[Items from a dataset]
%%
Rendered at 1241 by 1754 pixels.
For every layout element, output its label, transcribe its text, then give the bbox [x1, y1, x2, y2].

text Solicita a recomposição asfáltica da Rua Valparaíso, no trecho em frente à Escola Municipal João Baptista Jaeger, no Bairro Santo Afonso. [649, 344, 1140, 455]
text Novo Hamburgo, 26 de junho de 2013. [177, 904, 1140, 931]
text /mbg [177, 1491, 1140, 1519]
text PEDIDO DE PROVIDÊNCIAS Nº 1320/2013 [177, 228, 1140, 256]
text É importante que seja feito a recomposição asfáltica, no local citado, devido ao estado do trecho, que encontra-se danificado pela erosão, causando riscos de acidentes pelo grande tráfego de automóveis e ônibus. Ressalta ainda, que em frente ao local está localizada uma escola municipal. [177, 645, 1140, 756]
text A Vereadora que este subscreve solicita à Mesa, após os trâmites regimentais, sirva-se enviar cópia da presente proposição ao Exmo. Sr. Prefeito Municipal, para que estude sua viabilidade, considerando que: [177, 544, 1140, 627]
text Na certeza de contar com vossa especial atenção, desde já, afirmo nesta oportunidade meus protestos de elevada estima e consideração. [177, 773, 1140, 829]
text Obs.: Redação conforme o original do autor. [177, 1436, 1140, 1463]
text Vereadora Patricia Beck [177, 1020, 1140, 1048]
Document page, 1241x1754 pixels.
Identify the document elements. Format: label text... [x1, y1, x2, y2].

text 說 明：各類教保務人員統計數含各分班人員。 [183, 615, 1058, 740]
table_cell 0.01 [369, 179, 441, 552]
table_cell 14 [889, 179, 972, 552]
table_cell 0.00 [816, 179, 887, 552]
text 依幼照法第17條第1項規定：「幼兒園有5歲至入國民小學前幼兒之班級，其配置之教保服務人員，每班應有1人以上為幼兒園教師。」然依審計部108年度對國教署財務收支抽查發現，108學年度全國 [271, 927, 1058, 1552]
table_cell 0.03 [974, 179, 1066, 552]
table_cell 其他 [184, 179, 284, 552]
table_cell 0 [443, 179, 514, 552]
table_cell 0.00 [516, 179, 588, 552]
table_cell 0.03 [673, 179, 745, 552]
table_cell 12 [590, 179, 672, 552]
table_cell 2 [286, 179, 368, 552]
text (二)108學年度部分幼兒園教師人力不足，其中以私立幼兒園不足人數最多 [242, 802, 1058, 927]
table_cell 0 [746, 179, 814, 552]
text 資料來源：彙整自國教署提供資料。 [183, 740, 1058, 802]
%%
■ **Written problem**: Identify each line of the data that contains the string "asfáltica", and copy every such line in full. Matching is case-sensitive.

■ **Answer below**:
text Solicita a recomposição asfáltica da Rua Valparaíso, no trecho em frente à Escola Municipal João Baptista Jaeger, no Bairro Santo Afonso. [649, 344, 1140, 455]
text É importante que seja feito a recomposição asfáltica, no local citado, devido ao estado do trecho, que encontra-se danificado pela erosão, causando riscos de acidentes pelo grande tráfego de automóveis e ônibus. Ressalta ainda, que em frente ao local está localizada uma escola municipal. [177, 645, 1140, 756]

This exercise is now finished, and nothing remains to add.